Relacja z XXXIII zlotu
PRPI
Na zlocie pojawiłam się po raz piętnasty. Na
sam początek, żadna rewelacja. Kilkanaście tipi, pole namiotowe i trzeba
sie zabierac za rozbijanie własnego tipi. Nie było wcale tak cieżko... Na
sam początek kilka osób zaproponowało nam pomoc. Wybrali nam tyczki,
okorowali i pomogi ustawic trójnóg. Ogólnie fajnie. Kilka dni wcześniej
przez nieliczne tipi, które staly w obozie, przeszło tornado, powalajac
niektóre z nich. niektóre osoby ucierpiały, jednak bez wiekszych przeszkód
dalej bawily się na zlocie. Gdzieś popołudniu pogoda pogorszyła się
wiec otwarcie zlotu przesunięto na dzień nastepny.
Dzień otwarcia był wspaniały. Wielu tancerzy, turystów i zlotowiczów.

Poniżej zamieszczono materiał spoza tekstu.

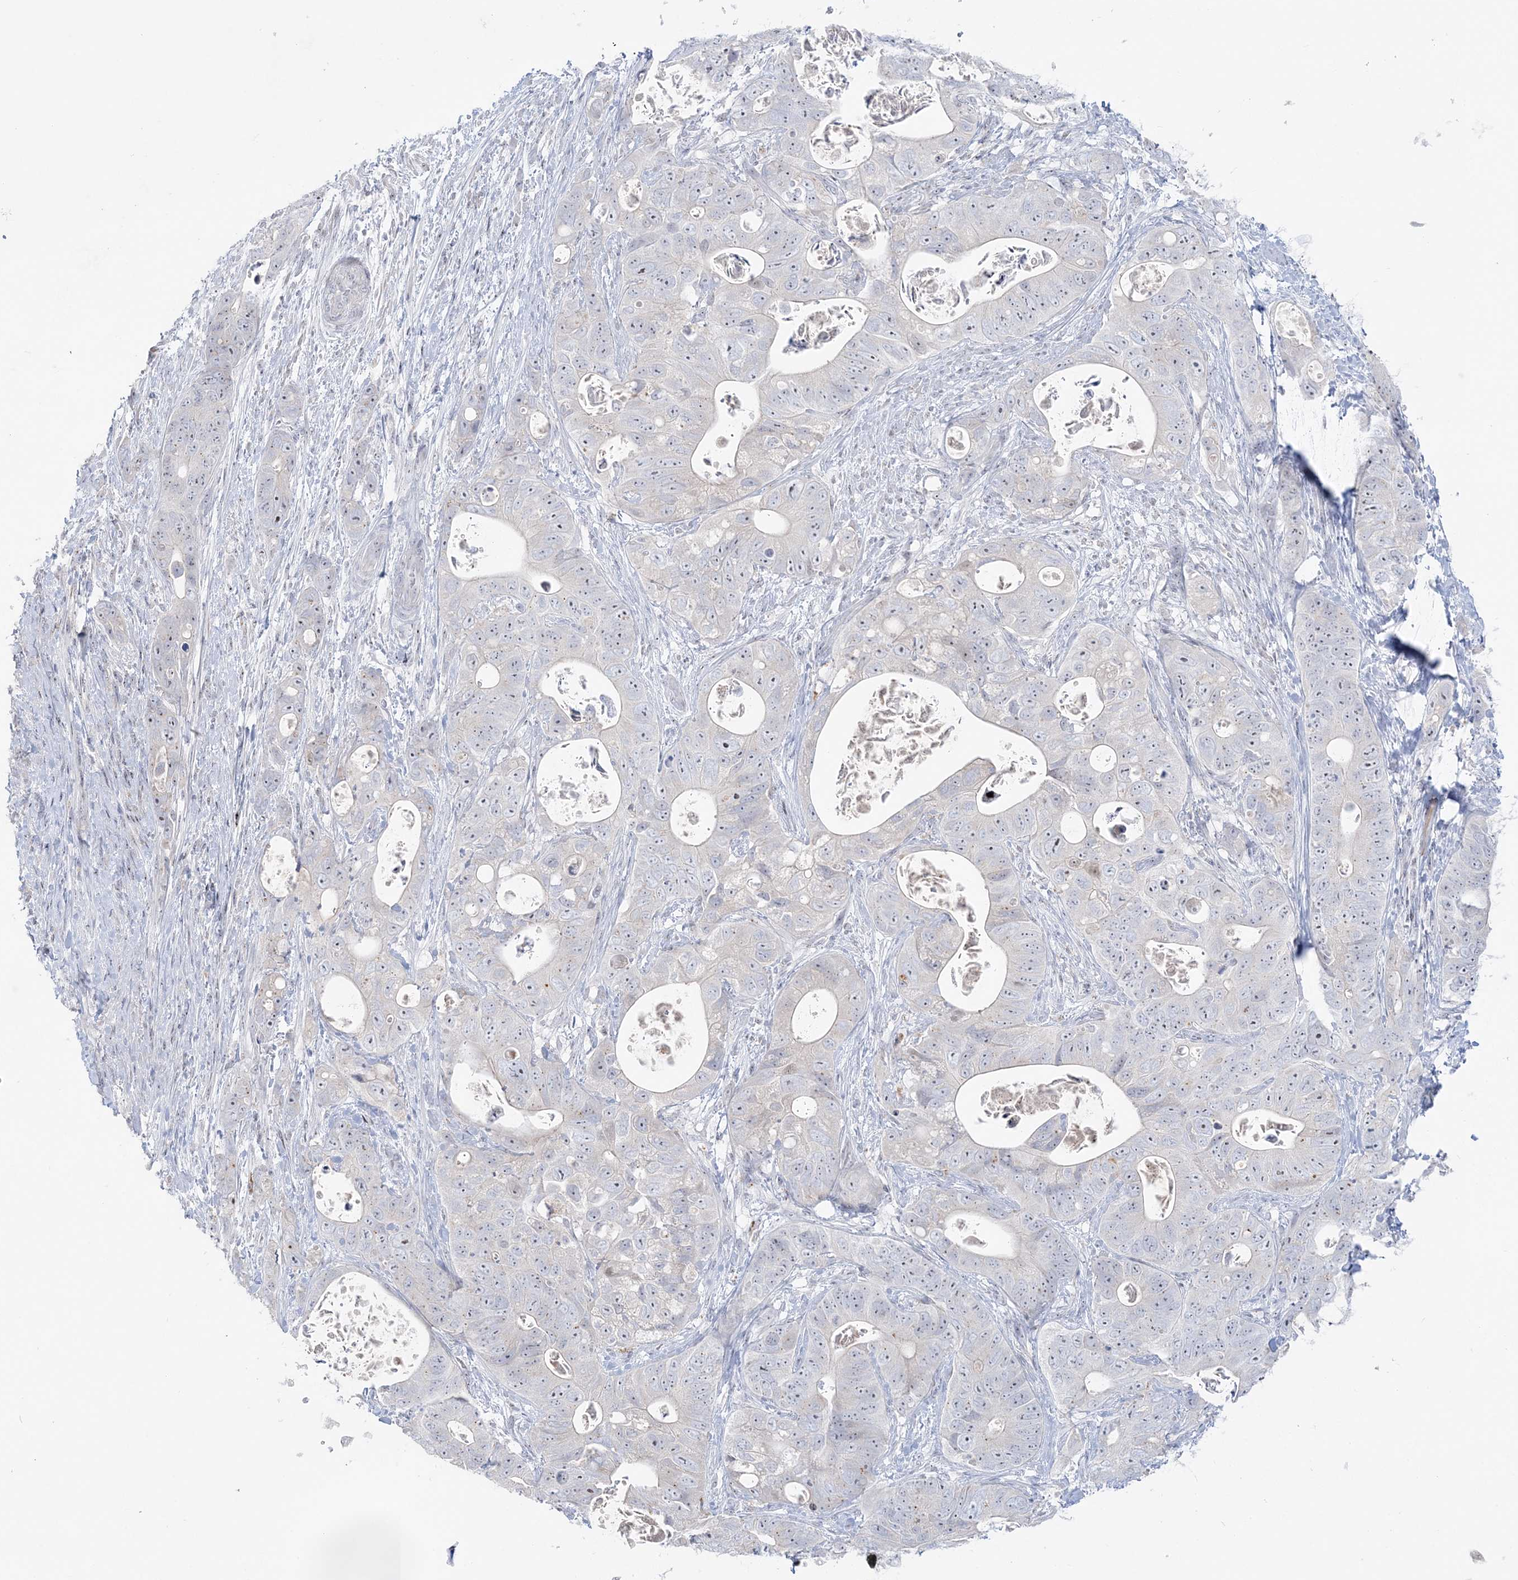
{"staining": {"intensity": "negative", "quantity": "none", "location": "none"}, "tissue": "stomach cancer", "cell_type": "Tumor cells", "image_type": "cancer", "snomed": [{"axis": "morphology", "description": "Adenocarcinoma, NOS"}, {"axis": "topography", "description": "Stomach"}], "caption": "Immunohistochemistry (IHC) of human stomach cancer (adenocarcinoma) demonstrates no positivity in tumor cells.", "gene": "SH3BP4", "patient": {"sex": "female", "age": 89}}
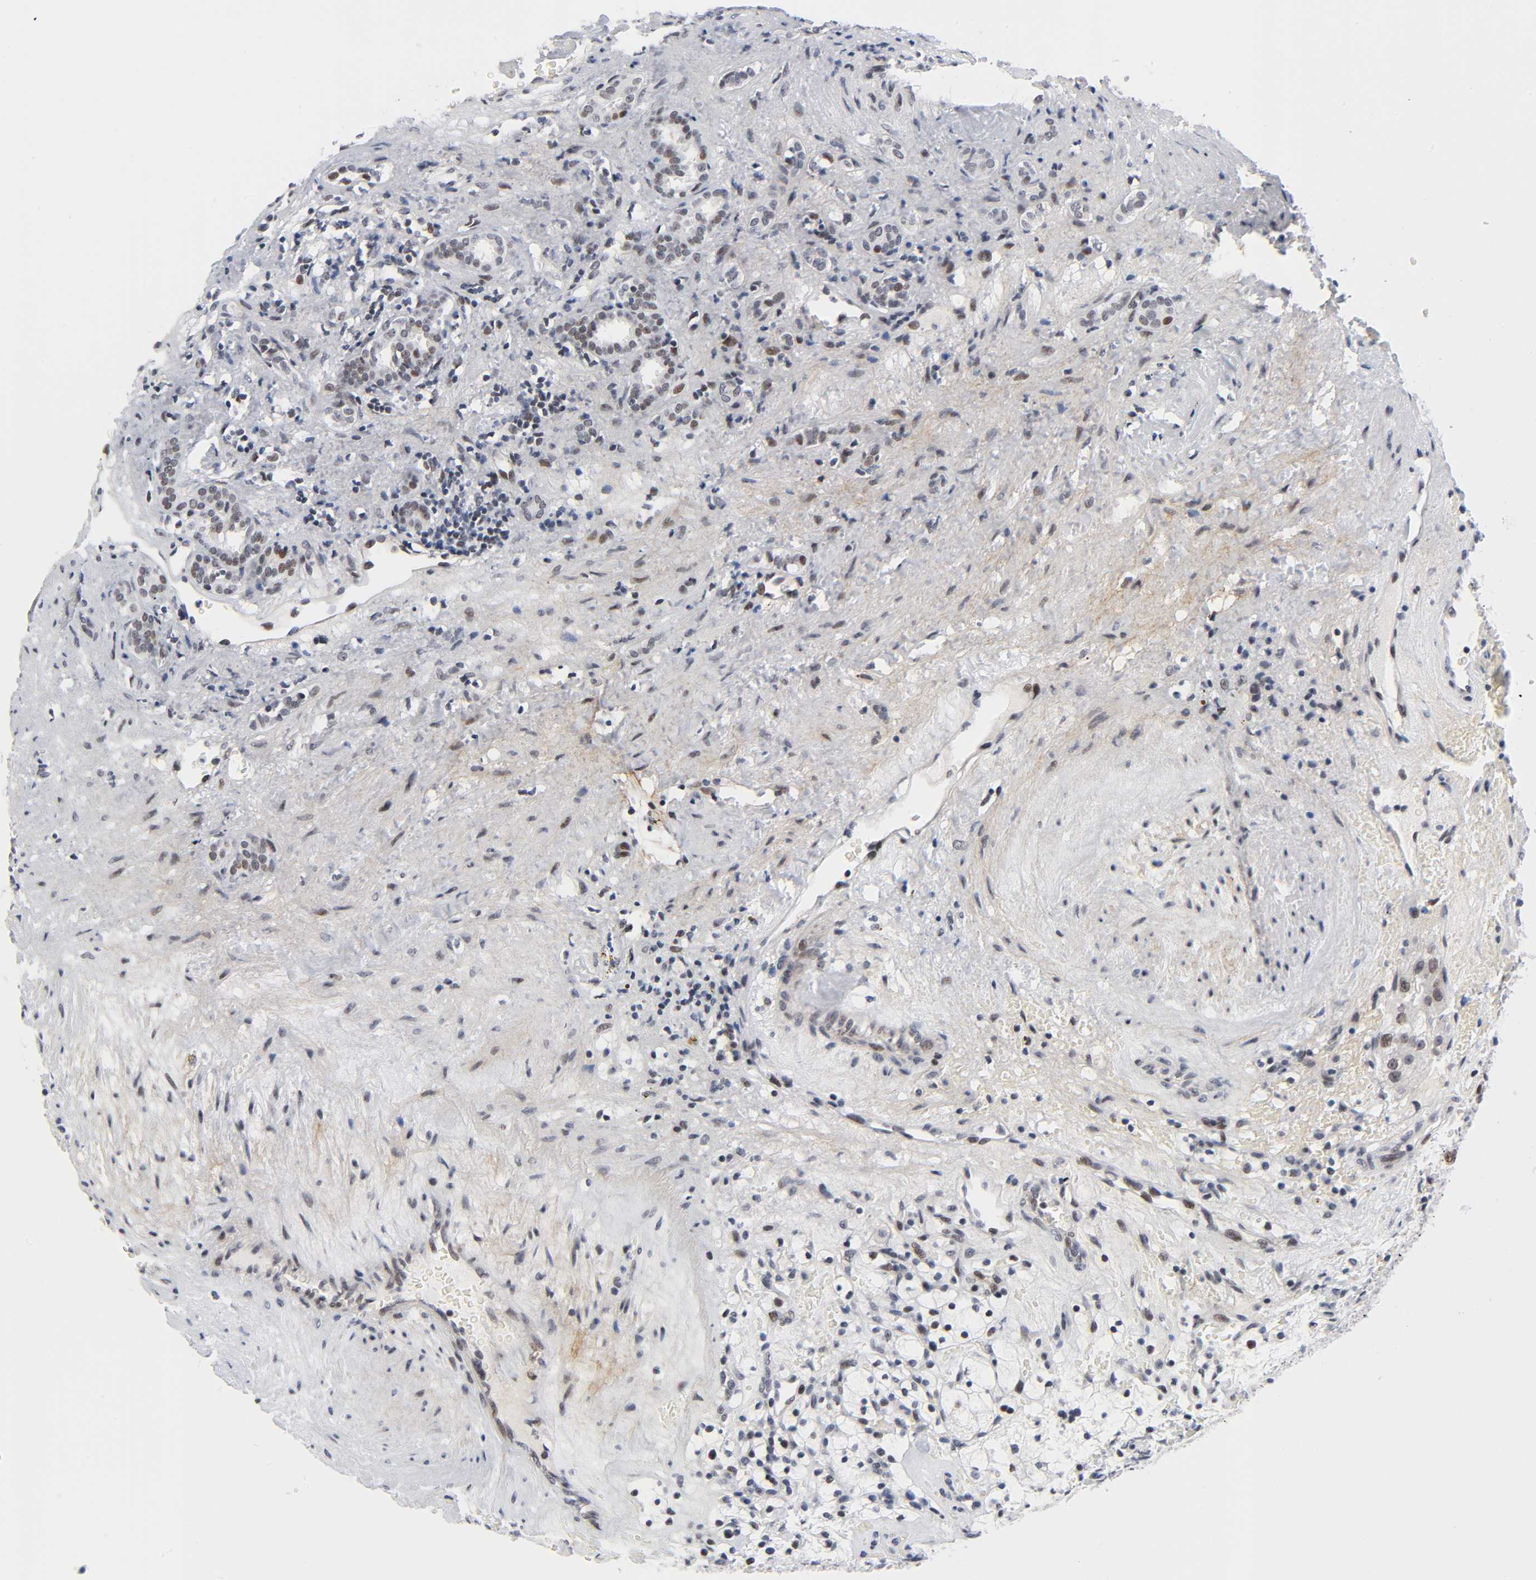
{"staining": {"intensity": "weak", "quantity": "25%-75%", "location": "nuclear"}, "tissue": "renal cancer", "cell_type": "Tumor cells", "image_type": "cancer", "snomed": [{"axis": "morphology", "description": "Adenocarcinoma, NOS"}, {"axis": "topography", "description": "Kidney"}], "caption": "Adenocarcinoma (renal) was stained to show a protein in brown. There is low levels of weak nuclear positivity in approximately 25%-75% of tumor cells.", "gene": "DIDO1", "patient": {"sex": "female", "age": 83}}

Wszystko odbywało sie na arenie. Tego nie da się zapomniec. Pióra,
kolorowe stroje i bebny...
Przy głównym ogniu strażnicy uwijali się jak mrówki, rąbiac drewno i
wyznaczając warty. Prawie każdego wieczoru przy centralnym ogniu odbywały
sie śpiewy w wykonaniu członkiń TDK oraz kilku innych osób w tym kilku
strażników. Bęben wodny i flażolet często gosciły i akompaniowały
wszystkim.
Mimo tak krótkiego zlotu (miom skromnym zdaniem powienien on trwac dwa
tygodnie) bardzo wiele sie nauczyłam. Do nowych umiejętności moge zliczyc
paciorowanie, wiedzę na temat lakotów, strzelanie z łuku, śpiew i
taniec.
Na zlocie odbywało się mmnóstwo imprez. Pow-wow, spotkanie warszawiaków,
budowanie długiego domu, bieg apacki, koncetry gitarowe i nie tyko gitarowe
a także pokaz połykaczy ognia i wile innych...
XXXIII zlot Prpi był wspaniałym przeżyciem. Poznałam mnóstwo nowych
ludzi. Niektórzy byli na zlocie po raz pierwszy. Wraz z kolejnym rokiem
coraz bardziej wciagam sie w to wszystko. Coraz wiecej się uczę i to nie
tylko ze względu innych. Przedewszytkim robie to dla siebie.
Mam ogromną nadzije, że XXXIV zlot będzie równie dobry jak poprzednie.